Last week I talked to the Ma Social Media Students at Birmingham City University about social media surgeries for community and voluntary organisations. I was explaining how they emerged from a wide range of activity that was building social capital here in Birmingham.
It’s a story I’ve told before but never really in such a concentrated way – in fact I told it twice in one day. The students were a guinea pig for the talk I was planning to give at Michael Overduin’s Science Capital event on “Networks, Nodes and Knowledge: from local enterprise to global engagement”.

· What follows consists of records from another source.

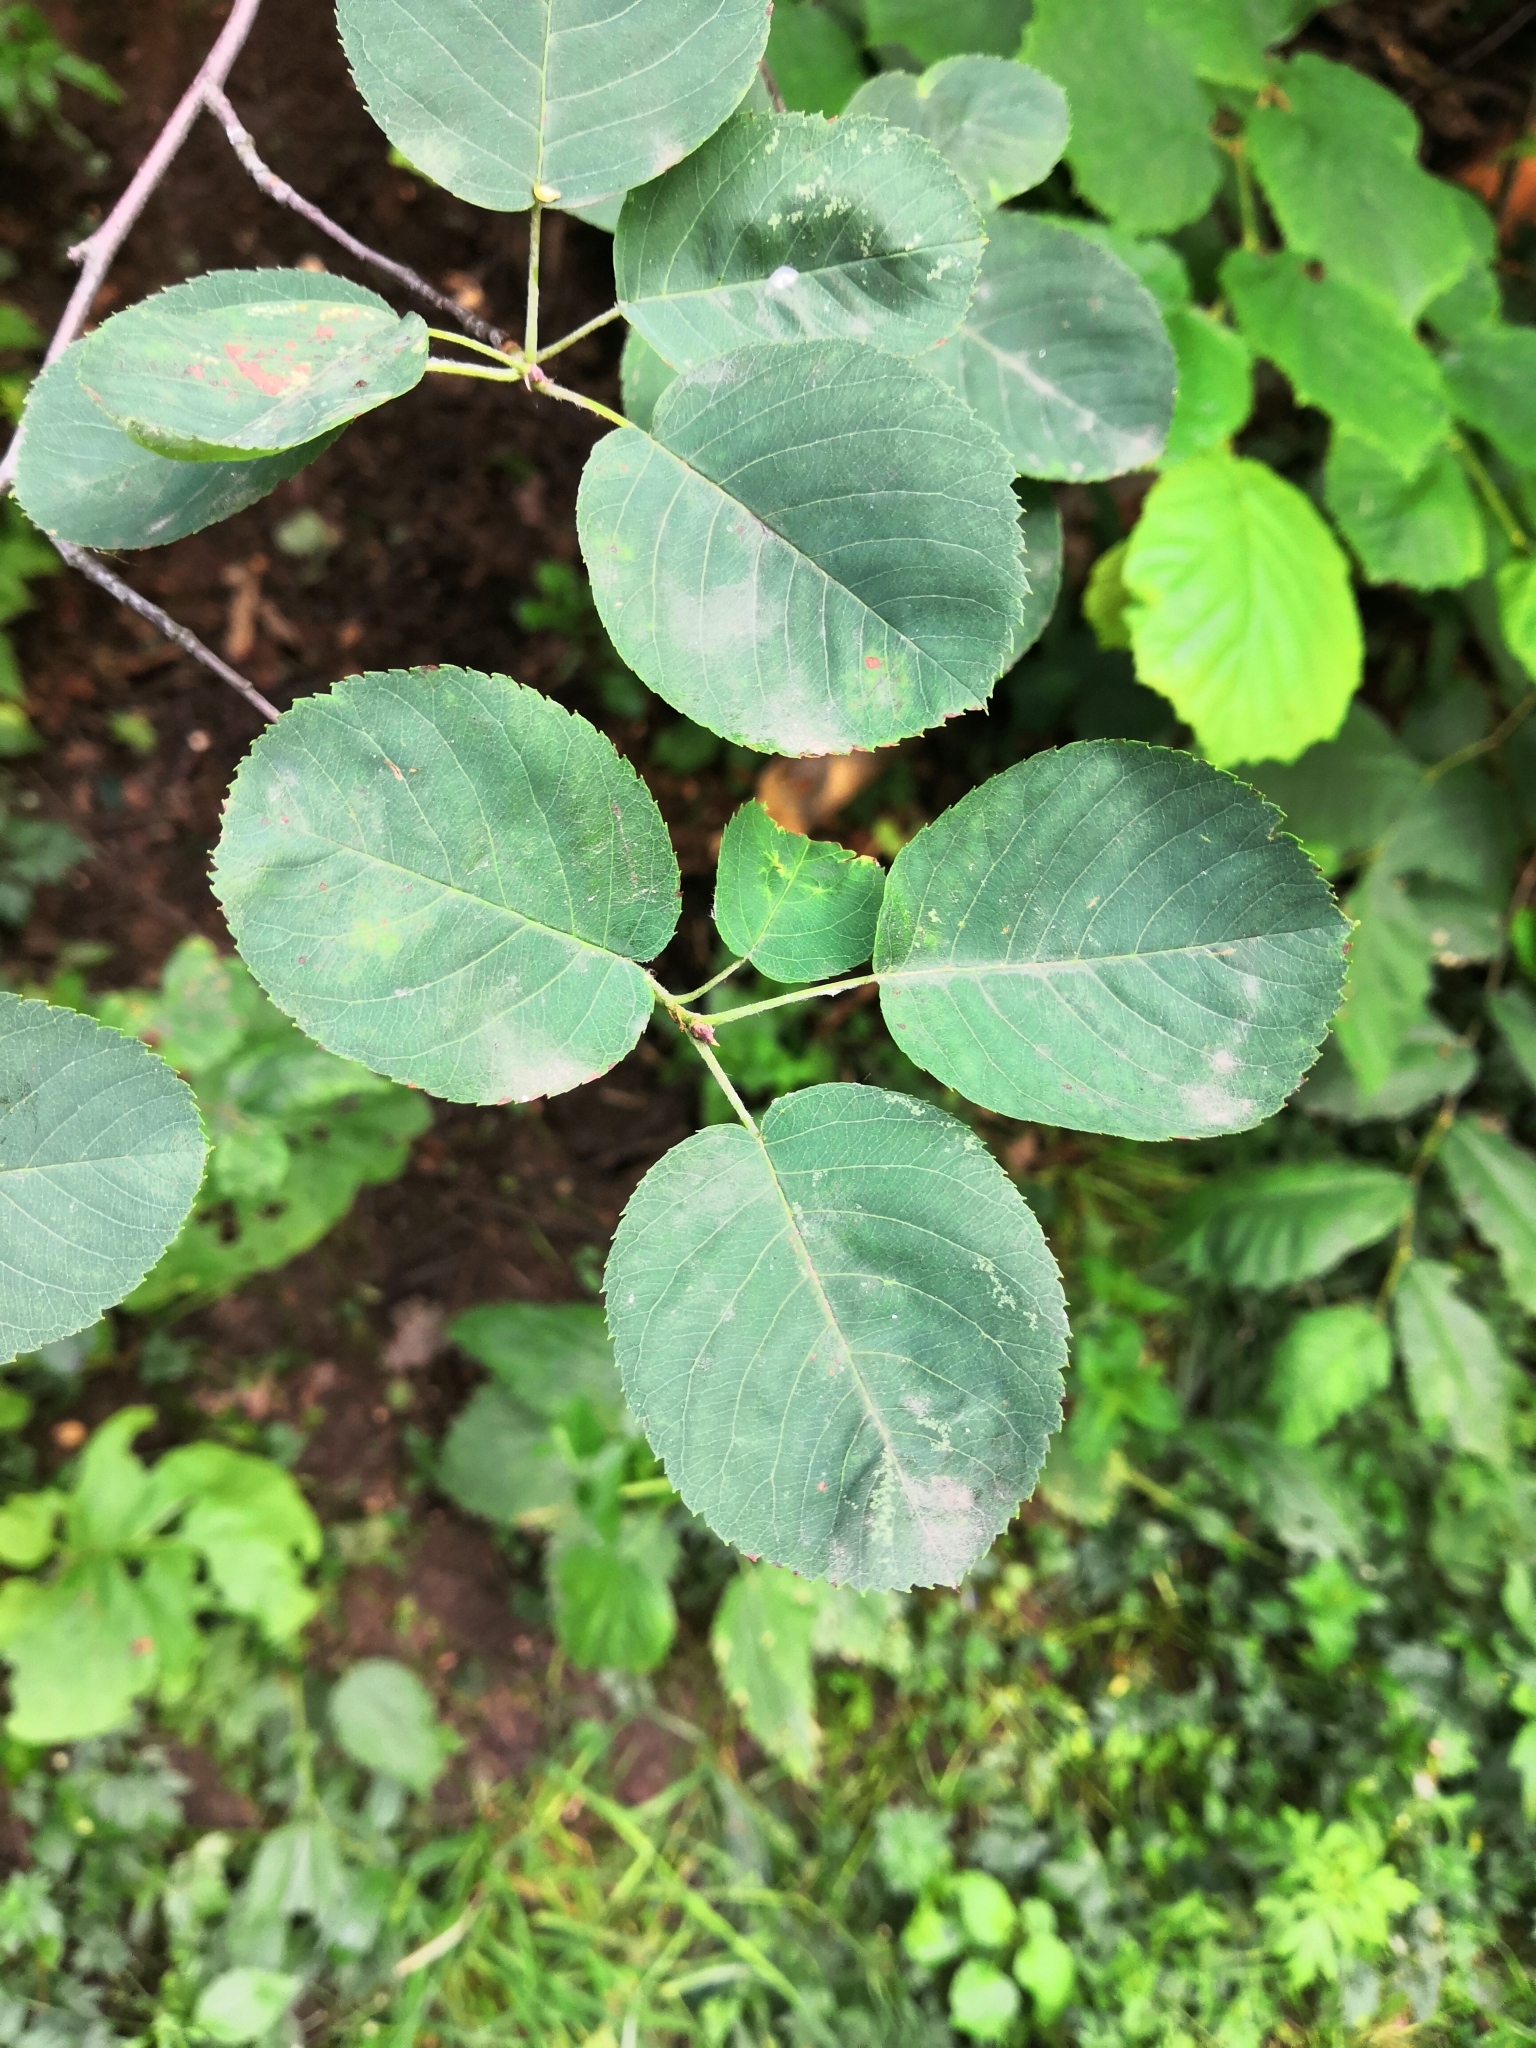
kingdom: Plantae
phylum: Tracheophyta
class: Magnoliopsida
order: Rosales
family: Rosaceae
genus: Amelanchier
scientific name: Amelanchier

The slides are here but what I’d like to share if what one of Dave Harte’s students made from the talk. Dave shared the whole thing with his overseas students who study the degree remotely. He asked them to:
This week I would like the distance learning students to reflect on the talk by Nick Booth and consider how you might go about setting up a social media surgery in your own town. What would your strategy be? Have a read of Nick Booth’s ‘recipe’ listas a starting point.
Your response should be a short (5-10 mins) video that tells us the following:
- What’s your town like? – rich? poor? digitally deprived??
- Is there a way to connect to voluntary groups and community organisations (an umbrella organisation of some sort)?
- How would you go about connecting to other digitally minded folk to persuade them to help set up a surgery?
- What’s stopping you doing this?”
This is a question about social capital and innovation, where is it, how does it happen. Can you nurture or grow both. Dave highlighted one response from Jeff Sage.
http://youtu.be/lvJESMqHRBg
Jeff talked about how a group in London Ontario developed “Emerging Leaders” a network for connecting people. As yu can see they also work with different agencies in the city to help improve their community. Principles that struck a chord with the social media surgery ethos include:
never duplicate efforst of others or create silos and making mistakes should be a goal, rather than something you’re tryng to avoid.
Also very much inline with the work Tessy Britton is doing at social spaces and David Barrie’s Militant Optimists,
One coincidence – Michael Overduin, who asked me to compile the initial story on the surgeries – hails from Ontario.